6. Score Function Approximation from DBMs
Having chosen inflation and rescaling schedules, the last component needed for our general pfODE is the score function \( \mathbf{s}(\mathbf{x}, t) \equiv \nabla_{\mathbf{x}} \log p_t(\mathbf{x}) \). Our strategy will be to exploit the correspondence described previously between diffusion models’ forward SDEs and their correspoinding pfODEs that give rise to the same marginals (i.e., same the Fokker-Planck equation - three views of DBMs). That is, we will learn an approximation to \( \mathbf{s}(\mathbf{x},t) \) by fitting the DBM corresponding to our desired pfODE, since both make use of the same score function.
Briefly, in line with previous work on DBMs (Karras et al., 2022), we train neural networks to estimate a de-noised version \( \mathbf{D}(\mathbf{x}, \mathbf{C}(t)) \) of a noise-corrupted data sample \( \mathbf{x} \) given noise level \( \mathbf{C}(t)\) (cf.
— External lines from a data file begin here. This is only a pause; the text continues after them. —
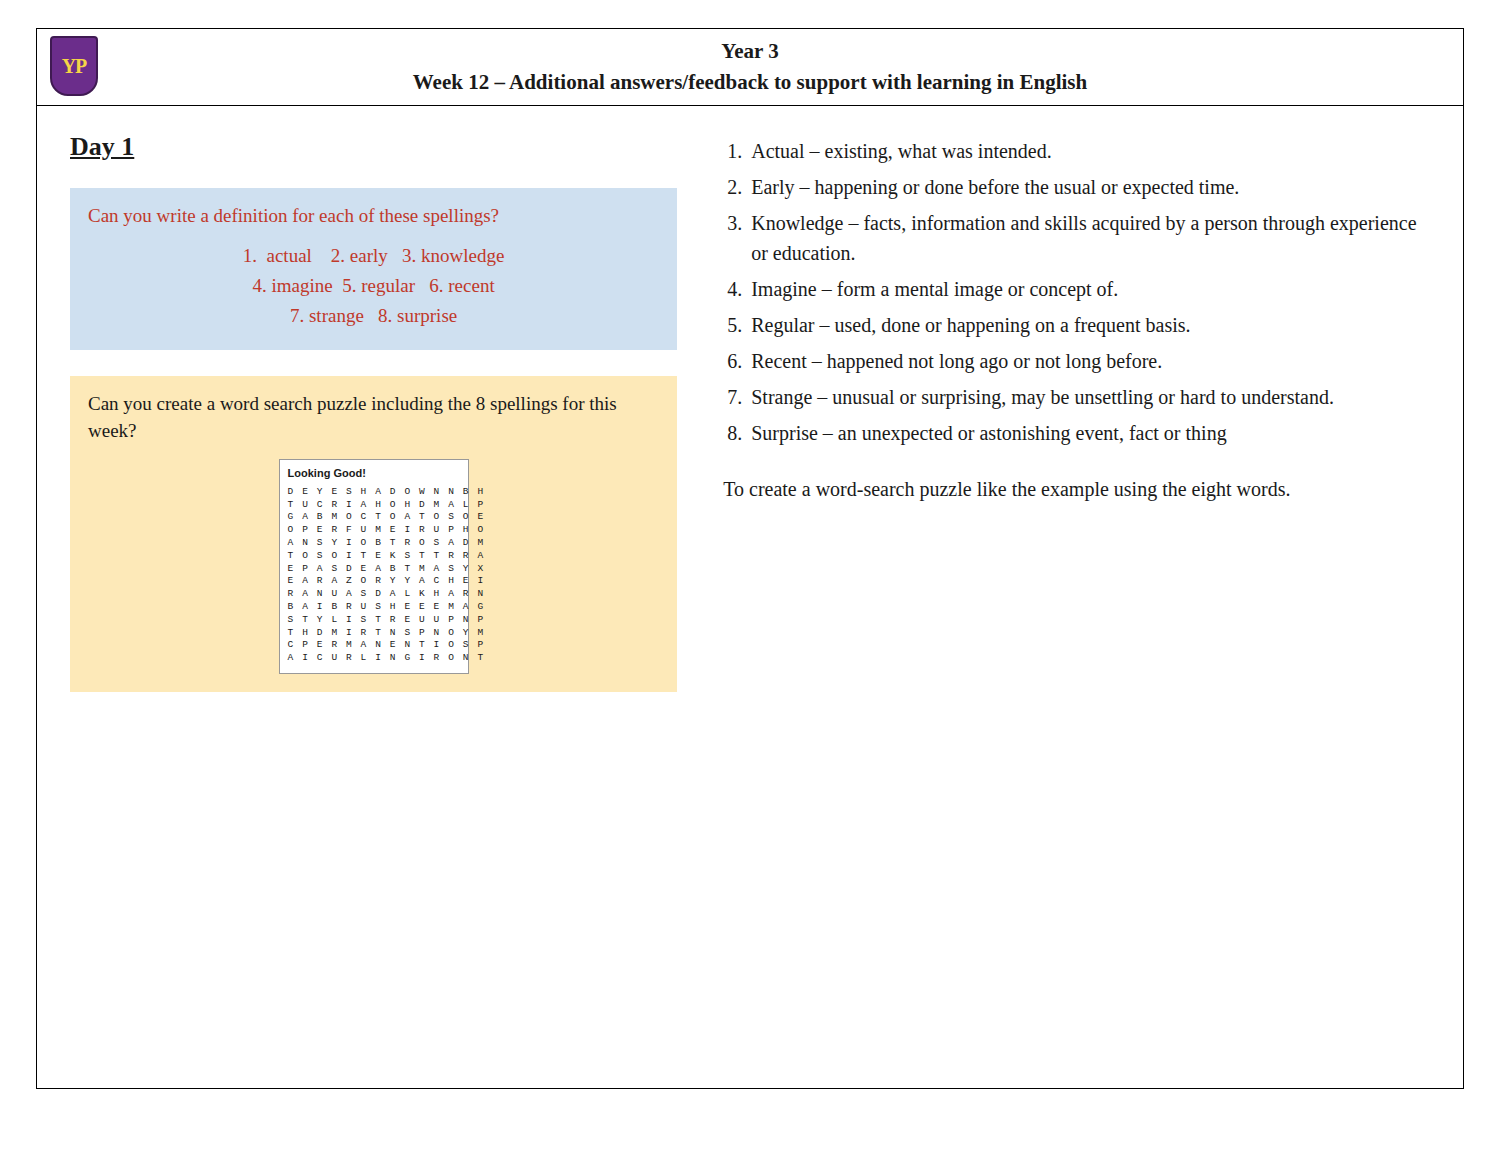YP
Year 3
Week 12 – Additional answers/feedback to support with learning in English
Day 1
Can you write a definition for each of these spellings?
1. actual 2. early 3. knowledge
4. imagine 5. regular 6. recent
7. strange 8. surprise
Can you create a word search puzzle including the 8 spellings for this week?
Looking Good!
D E Y E S H A D O W N N B H T U C R I A H O H D M A L P G A B M O C T O A T O S O E O P E R F U M E I R U P H O A N S Y I O B T R O S A D M T O S O I T E K S T T R R A E P A S D E A B T M A S Y X E A R A Z O R Y Y A C H E I R A N U A S D A L K H A R N B A I B R U S H E E E M A G S T Y L I S T R E U U P N P T H D M I R T N S P N O Y M C P E R M A N E N T I O S P A I C U R L I N G I R O N T
Actual – existing, what was intended.
Early – happening or done before the usual or expected time.
Knowledge – facts, information and skills acquired by a person through experience or education.
Imagine – form a mental image or concept of.
Regular – used, done or happening on a frequent basis.
Recent – happened not long ago or not long before.
Strange – unusual or surprising, may be unsettling or hard to understand.
Surprise – an unexpected or astonishing event, fact or thing
To create a word-search puzzle like the example using the eight words.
Appendix A.4 of our paper for the correspondence between \( \mathbf{C}(t) \) and noise). That is, we model \( \mathbf{D}_\theta(\mathbf{x}, \mathbf{C}(t)) \) using a neural network and train it by minimizing a standard \( L_2 \) de-noising error:
\[\mathbb{E}_{\mathbf{y} \sim \text{data}} \mathbb{E}_{\mathbf{n} \sim \mathcal{N}(\mathbf{0}, \mathbf{C}(t))} \lVert \mathbf{D}(\mathbf{y+n}; \mathbf{C}(t)) - \mathbf{y} \rVert^2_2\]De-noised outputs can then be used to compute the desired score term using \( \nabla_{\mathbf{x}} \log p(\mathbf{x}, \mathbf{C}(t)) = \mathbf{C}^{-1}(t) \cdot \left( \mathbf{D}(\mathbf{x}; \mathbf{C}(t)) - \mathbf{x}\right) \) (Song et al., 2021; Karras et al., 2022). Moreover, as in Karras et al., 2022 , we also adopt a series of preconditioning factors aimed at making training with the above \( L_2 \) loss and our noising scheme more amenable to gradient descent techniques (Appendix B.1 of our paper).